Prompt: From the first line to the last, repeat the data exactly and drop the pictures.
(Excerpted data)
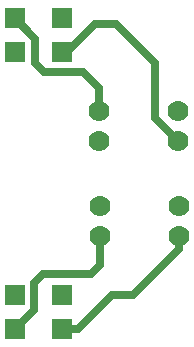
<source format=gbr>
G04 #@! TF.GenerationSoftware,KiCad,Pcbnew,(5.1.6)-1*
G04 #@! TF.CreationDate,2021-04-29T20:15:04-05:00*
G04 #@! TF.ProjectId,BEncoderBoard3(2),42456e63-6f64-4657-9242-6f6172643328,rev?*
G04 #@! TF.SameCoordinates,Original*
G04 #@! TF.FileFunction,Copper,L2,Bot*
G04 #@! TF.FilePolarity,Positive*
%FSLAX46Y46*%
G04 Gerber Fmt 4.6, Leading zero omitted, Abs format (unit mm)*
G04 Created by KiCad (PCBNEW (5.1.6)-1) date 2021-04-29 20:15:04*
%MOMM*%
%LPD*%
G01*
G04 APERTURE LIST*
G04 #@! TA.AperFunction,ComponentPad*
%ADD10R,1.700000X1.700000*%
G04 #@! TD*
G04 #@! TA.AperFunction,ComponentPad*
%ADD11C,1.778000*%
G04 #@! TD*
G04 #@! TA.AperFunction,Conductor*
%ADD12C,0.635000*%
G04 #@! TD*
G04 APERTURE END LIST*
D10*
X171300000Y-97982200D03*
X171300000Y-100819200D03*
X167300000Y-100819200D03*
X167300000Y-97982200D03*
D11*
X174465399Y-108361399D03*
X181165399Y-108361399D03*
X174465399Y-105821399D03*
X181165399Y-105821399D03*
D10*
X171300000Y-124248800D03*
X171300000Y-121412000D03*
X167300000Y-121412000D03*
X167300000Y-124248800D03*
D11*
X174485401Y-116409801D03*
X181185401Y-116409801D03*
X174485401Y-113869801D03*
X181185401Y-113869801D03*
D12*
X168910000Y-122638800D02*
X167300000Y-124248800D01*
X174485401Y-118884599D02*
X173736000Y-119634000D01*
X173736000Y-119634000D02*
X169672000Y-119634000D01*
X168910000Y-120396000D02*
X168910000Y-122638800D01*
X174485401Y-116409801D02*
X174485401Y-118884599D01*
X169672000Y-119634000D02*
X168910000Y-120396000D01*
X181185401Y-117518599D02*
X181185401Y-116409801D01*
X177292000Y-121412000D02*
X181185401Y-117518599D01*
X171300000Y-124248800D02*
X172677200Y-124248800D01*
X175514000Y-121412000D02*
X177292000Y-121412000D01*
X172677200Y-124248800D02*
X175514000Y-121412000D01*
X171734800Y-100819200D02*
X171300000Y-100819200D01*
X179208000Y-106404000D02*
X179208000Y-101728000D01*
X174128000Y-98426000D02*
X171734800Y-100819200D01*
X181165399Y-108361399D02*
X179208000Y-106404000D01*
X175906000Y-98426000D02*
X174128000Y-98426000D01*
X179208000Y-101728000D02*
X175906000Y-98426000D01*
X174465399Y-103835501D02*
X173119898Y-102490000D01*
X174465399Y-105821399D02*
X174465399Y-103835501D01*
X173119898Y-102490000D02*
X169810000Y-102490000D01*
X169810000Y-102490000D02*
X169048000Y-101728000D01*
X169048000Y-99730200D02*
X167300000Y-97982200D01*
X169048000Y-101728000D02*
X169048000Y-99730200D01*
M02*

</source>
(End Excerpted data)
Task output:
<source format=gbr>
G04 #@! TF.GenerationSoftware,KiCad,Pcbnew,(5.1.6)-1*
G04 #@! TF.CreationDate,2021-04-29T20:15:04-05:00*
G04 #@! TF.ProjectId,BEncoderBoard3(2),42456e63-6f64-4657-9242-6f6172643328,rev?*
G04 #@! TF.SameCoordinates,Original*
G04 #@! TF.FileFunction,Copper,L2,Bot*
G04 #@! TF.FilePolarity,Positive*
%FSLAX46Y46*%
G04 Gerber Fmt 4.6, Leading zero omitted, Abs format (unit mm)*
G04 Created by KiCad (PCBNEW (5.1.6)-1) date 2021-04-29 20:15:04*
%MOMM*%
%LPD*%
G01*
G04 APERTURE LIST*
G04 #@! TA.AperFunction,ComponentPad*
%ADD10R,1.700000X1.700000*%
G04 #@! TD*
G04 #@! TA.AperFunction,ComponentPad*
%ADD11C,1.778000*%
G04 #@! TD*
G04 #@! TA.AperFunction,Conductor*
%ADD12C,0.635000*%
G04 #@! TD*
G04 APERTURE END LIST*
D10*
X171300000Y-97982200D03*
X171300000Y-100819200D03*
X167300000Y-100819200D03*
X167300000Y-97982200D03*
D11*
X174465399Y-108361399D03*
X181165399Y-108361399D03*
X174465399Y-105821399D03*
X181165399Y-105821399D03*
D10*
X171300000Y-124248800D03*
X171300000Y-121412000D03*
X167300000Y-121412000D03*
X167300000Y-124248800D03*
D11*
X174485401Y-116409801D03*
X181185401Y-116409801D03*
X174485401Y-113869801D03*
X181185401Y-113869801D03*
D12*
X168910000Y-122638800D02*
X167300000Y-124248800D01*
X174485401Y-118884599D02*
X173736000Y-119634000D01*
X173736000Y-119634000D02*
X169672000Y-119634000D01*
X168910000Y-120396000D02*
X168910000Y-122638800D01*
X174485401Y-116409801D02*
X174485401Y-118884599D01*
X169672000Y-119634000D02*
X168910000Y-120396000D01*
X181185401Y-117518599D02*
X181185401Y-116409801D01*
X177292000Y-121412000D02*
X181185401Y-117518599D01*
X171300000Y-124248800D02*
X172677200Y-124248800D01*
X175514000Y-121412000D02*
X177292000Y-121412000D01*
X172677200Y-124248800D02*
X175514000Y-121412000D01*
X171734800Y-100819200D02*
X171300000Y-100819200D01*
X179208000Y-106404000D02*
X179208000Y-101728000D01*
X174128000Y-98426000D02*
X171734800Y-100819200D01*
X181165399Y-108361399D02*
X179208000Y-106404000D01*
X175906000Y-98426000D02*
X174128000Y-98426000D01*
X179208000Y-101728000D02*
X175906000Y-98426000D01*
X174465399Y-103835501D02*
X173119898Y-102490000D01*
X174465399Y-105821399D02*
X174465399Y-103835501D01*
X173119898Y-102490000D02*
X169810000Y-102490000D01*
X169810000Y-102490000D02*
X169048000Y-101728000D01*
X169048000Y-99730200D02*
X167300000Y-97982200D01*
X169048000Y-101728000D02*
X169048000Y-99730200D01*
M02*

</source>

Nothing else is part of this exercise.